■ **What you will do**: All of the records below are to be given again word for word, with the pictures removed.
Start of The input
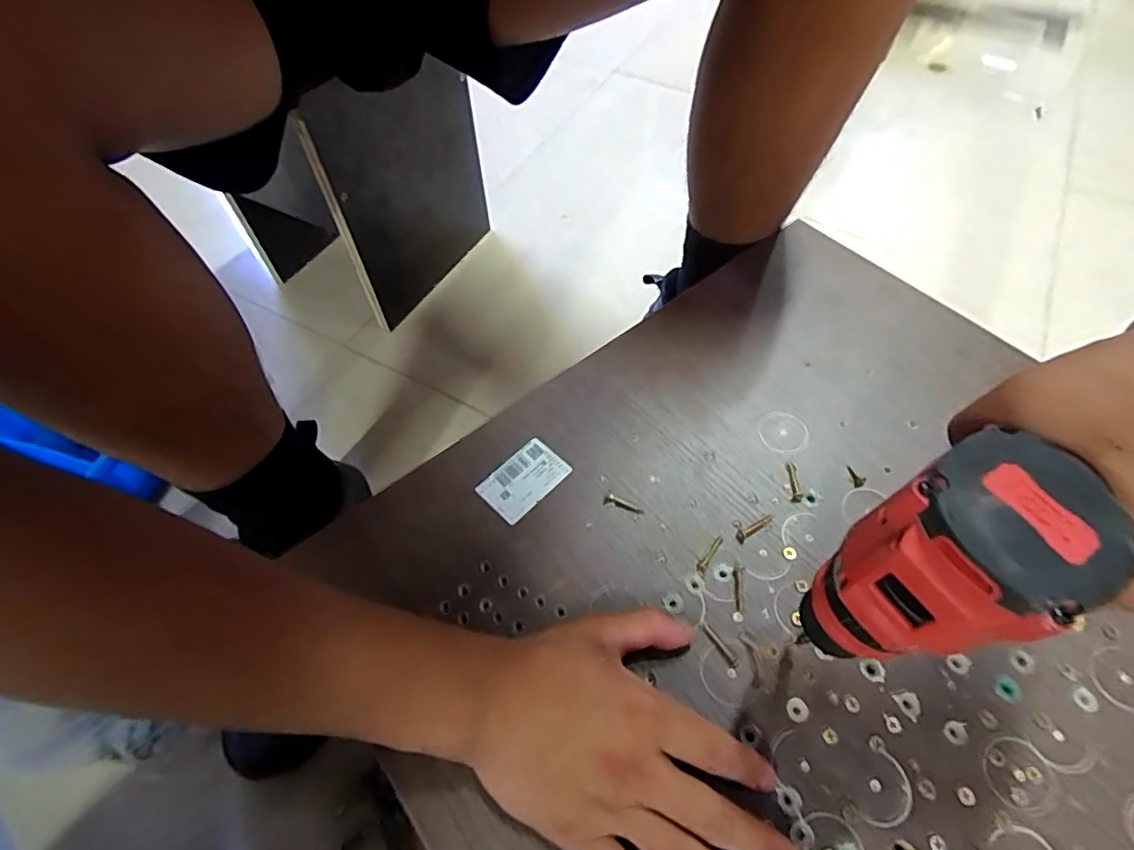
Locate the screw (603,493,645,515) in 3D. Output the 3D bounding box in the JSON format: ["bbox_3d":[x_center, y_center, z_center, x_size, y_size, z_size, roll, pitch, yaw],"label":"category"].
[{"bbox_3d":[0.039,0.054,0.395,0.028,0.004,0.009,15,59,11],"label":"screw"}]

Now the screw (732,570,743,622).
[{"bbox_3d":[0.107,0.106,0.359,0.006,0.004,0.032,7,58,7],"label":"screw"}]

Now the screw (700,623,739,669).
[{"bbox_3d":[0.092,0.131,0.343,0.006,0.004,0.030,-28,60,-15],"label":"screw"}]

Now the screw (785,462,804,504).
[{"bbox_3d":[0.159,0.039,0.400,0.008,0.004,0.031,2,57,3],"label":"screw"}]

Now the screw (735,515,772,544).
[{"bbox_3d":[0.125,0.068,0.384,0.030,0.004,0.008,-32,61,-17],"label":"screw"}]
End of The input
■ **Result below**:
Locate the screw (603,493,645,515) in 3D. Output the 3D bounding box in the JSON format: ["bbox_3d":[x_center, y_center, z_center, x_size, y_size, z_size, roll, pitch, yaw],"label":"category"].
[{"bbox_3d":[0.039,0.054,0.395,0.028,0.004,0.009,15,59,11],"label":"screw"}]

Now the screw (732,570,743,622).
[{"bbox_3d":[0.107,0.106,0.359,0.006,0.004,0.032,7,58,7],"label":"screw"}]

Now the screw (700,623,739,669).
[{"bbox_3d":[0.092,0.131,0.343,0.006,0.004,0.030,-28,60,-15],"label":"screw"}]

Now the screw (785,462,804,504).
[{"bbox_3d":[0.159,0.039,0.400,0.008,0.004,0.031,2,57,3],"label":"screw"}]

Now the screw (735,515,772,544).
[{"bbox_3d":[0.125,0.068,0.384,0.030,0.004,0.008,-32,61,-17],"label":"screw"}]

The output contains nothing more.